▶ **TASK REQUIREMENTS**:
Copy out each line below containing "temperature".

START RECORDS SHOWN

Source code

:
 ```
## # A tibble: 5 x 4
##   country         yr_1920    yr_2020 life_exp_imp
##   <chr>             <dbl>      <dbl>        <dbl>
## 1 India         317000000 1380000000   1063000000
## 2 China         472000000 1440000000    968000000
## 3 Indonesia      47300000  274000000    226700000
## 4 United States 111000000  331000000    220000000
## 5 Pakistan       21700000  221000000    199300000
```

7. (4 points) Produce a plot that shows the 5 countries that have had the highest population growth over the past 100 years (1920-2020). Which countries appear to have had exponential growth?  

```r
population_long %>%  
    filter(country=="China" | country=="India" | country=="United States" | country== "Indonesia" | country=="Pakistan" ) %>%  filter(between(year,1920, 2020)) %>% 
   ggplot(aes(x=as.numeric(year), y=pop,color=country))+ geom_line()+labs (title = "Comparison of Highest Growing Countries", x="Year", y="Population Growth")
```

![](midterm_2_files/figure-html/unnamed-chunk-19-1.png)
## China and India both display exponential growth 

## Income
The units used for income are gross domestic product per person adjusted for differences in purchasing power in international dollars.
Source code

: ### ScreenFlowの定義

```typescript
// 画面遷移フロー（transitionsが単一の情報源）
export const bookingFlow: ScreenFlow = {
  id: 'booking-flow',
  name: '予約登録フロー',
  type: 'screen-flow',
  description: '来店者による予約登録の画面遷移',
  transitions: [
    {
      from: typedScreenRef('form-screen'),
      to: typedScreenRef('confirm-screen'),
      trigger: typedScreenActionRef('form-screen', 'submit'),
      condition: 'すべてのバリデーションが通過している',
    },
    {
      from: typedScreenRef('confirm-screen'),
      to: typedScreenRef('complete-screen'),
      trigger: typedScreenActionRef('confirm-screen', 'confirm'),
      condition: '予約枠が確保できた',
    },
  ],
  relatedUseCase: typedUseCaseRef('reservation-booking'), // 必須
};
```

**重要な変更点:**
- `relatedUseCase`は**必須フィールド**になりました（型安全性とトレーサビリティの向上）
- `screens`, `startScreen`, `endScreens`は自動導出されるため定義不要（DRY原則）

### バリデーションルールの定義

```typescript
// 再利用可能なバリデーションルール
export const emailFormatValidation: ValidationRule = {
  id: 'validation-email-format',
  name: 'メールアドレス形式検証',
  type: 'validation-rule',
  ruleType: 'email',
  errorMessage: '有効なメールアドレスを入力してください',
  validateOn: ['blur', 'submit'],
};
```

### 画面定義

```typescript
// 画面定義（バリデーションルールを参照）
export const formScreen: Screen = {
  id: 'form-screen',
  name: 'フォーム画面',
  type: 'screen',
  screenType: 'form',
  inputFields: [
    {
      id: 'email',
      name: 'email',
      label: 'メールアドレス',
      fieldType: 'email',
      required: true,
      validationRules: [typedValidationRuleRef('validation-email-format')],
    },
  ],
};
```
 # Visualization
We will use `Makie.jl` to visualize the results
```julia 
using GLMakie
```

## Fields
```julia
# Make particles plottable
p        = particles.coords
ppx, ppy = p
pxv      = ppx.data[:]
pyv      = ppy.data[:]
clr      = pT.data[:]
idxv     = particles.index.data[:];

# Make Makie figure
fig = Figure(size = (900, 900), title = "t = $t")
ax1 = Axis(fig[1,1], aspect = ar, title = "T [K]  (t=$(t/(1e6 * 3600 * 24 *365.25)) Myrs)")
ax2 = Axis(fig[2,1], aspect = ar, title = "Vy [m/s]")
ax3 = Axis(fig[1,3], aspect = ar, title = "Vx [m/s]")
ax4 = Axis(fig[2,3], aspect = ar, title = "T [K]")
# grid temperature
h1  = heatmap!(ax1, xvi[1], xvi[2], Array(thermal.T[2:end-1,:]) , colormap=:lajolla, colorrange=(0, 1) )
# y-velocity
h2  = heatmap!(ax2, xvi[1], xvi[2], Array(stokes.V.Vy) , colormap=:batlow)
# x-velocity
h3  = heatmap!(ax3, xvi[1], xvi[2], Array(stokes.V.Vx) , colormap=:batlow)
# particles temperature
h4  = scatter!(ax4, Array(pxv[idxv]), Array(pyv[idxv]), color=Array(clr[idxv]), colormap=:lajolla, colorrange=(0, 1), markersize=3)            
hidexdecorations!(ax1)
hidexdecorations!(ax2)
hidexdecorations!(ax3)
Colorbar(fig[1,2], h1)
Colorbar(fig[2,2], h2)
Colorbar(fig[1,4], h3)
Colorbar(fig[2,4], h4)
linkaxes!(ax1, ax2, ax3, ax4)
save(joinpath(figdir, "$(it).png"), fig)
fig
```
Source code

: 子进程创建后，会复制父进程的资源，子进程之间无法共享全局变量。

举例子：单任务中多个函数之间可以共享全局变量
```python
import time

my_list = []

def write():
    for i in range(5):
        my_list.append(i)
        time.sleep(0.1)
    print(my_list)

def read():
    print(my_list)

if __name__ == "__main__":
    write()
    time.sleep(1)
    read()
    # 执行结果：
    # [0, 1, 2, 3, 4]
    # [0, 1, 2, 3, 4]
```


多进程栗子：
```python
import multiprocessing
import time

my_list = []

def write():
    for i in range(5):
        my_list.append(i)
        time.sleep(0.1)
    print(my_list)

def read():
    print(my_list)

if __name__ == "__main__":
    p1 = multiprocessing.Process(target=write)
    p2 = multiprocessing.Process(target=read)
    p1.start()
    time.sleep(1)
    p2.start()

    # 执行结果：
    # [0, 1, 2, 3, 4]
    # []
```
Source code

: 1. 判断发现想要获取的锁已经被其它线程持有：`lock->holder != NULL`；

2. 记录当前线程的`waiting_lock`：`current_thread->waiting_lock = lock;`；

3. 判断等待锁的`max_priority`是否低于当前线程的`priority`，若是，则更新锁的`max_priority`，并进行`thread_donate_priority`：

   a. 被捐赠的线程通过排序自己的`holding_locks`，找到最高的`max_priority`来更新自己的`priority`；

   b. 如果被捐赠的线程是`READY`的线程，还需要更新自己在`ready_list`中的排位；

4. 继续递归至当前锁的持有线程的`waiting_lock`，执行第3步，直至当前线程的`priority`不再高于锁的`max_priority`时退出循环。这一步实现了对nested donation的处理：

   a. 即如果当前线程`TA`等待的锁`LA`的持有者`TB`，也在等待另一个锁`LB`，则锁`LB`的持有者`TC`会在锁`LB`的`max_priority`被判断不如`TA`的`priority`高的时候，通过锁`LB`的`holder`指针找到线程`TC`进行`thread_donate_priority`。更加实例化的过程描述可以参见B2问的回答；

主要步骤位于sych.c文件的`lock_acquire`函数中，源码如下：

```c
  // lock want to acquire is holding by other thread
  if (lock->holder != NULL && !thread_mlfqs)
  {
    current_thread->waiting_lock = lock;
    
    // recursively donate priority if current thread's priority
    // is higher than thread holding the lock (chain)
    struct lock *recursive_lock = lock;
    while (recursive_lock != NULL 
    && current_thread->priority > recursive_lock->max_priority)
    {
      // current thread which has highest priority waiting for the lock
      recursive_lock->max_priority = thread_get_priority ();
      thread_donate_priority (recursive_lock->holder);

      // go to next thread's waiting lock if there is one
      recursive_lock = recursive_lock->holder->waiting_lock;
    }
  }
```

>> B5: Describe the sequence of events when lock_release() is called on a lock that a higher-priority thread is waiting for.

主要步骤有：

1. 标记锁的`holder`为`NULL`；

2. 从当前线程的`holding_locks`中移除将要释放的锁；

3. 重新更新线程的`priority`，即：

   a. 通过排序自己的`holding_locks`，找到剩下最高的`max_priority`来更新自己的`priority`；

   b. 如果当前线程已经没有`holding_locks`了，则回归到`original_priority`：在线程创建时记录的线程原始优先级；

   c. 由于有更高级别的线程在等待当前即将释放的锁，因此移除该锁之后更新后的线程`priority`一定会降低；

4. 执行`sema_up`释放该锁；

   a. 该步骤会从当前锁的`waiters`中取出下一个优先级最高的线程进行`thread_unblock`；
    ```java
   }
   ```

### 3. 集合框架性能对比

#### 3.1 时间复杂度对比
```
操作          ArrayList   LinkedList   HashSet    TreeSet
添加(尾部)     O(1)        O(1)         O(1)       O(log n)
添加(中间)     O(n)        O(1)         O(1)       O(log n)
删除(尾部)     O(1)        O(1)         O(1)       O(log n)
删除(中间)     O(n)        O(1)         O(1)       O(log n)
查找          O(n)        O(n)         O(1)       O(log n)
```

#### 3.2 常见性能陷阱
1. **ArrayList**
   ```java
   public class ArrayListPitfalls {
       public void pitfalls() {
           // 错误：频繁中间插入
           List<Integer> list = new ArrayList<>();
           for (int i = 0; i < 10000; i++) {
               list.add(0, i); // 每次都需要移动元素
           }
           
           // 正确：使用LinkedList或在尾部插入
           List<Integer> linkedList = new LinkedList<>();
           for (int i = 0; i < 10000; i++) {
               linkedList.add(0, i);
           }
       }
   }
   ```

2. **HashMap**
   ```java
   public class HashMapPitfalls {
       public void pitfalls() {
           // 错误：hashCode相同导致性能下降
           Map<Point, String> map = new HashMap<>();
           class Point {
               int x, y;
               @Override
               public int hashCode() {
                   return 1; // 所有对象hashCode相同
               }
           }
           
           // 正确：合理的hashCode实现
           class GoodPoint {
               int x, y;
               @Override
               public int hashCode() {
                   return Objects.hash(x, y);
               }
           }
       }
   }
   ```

END RECORDS SHOWN

▶ **EXERCISE ANSWER**:
# grid temperature
# particles temperature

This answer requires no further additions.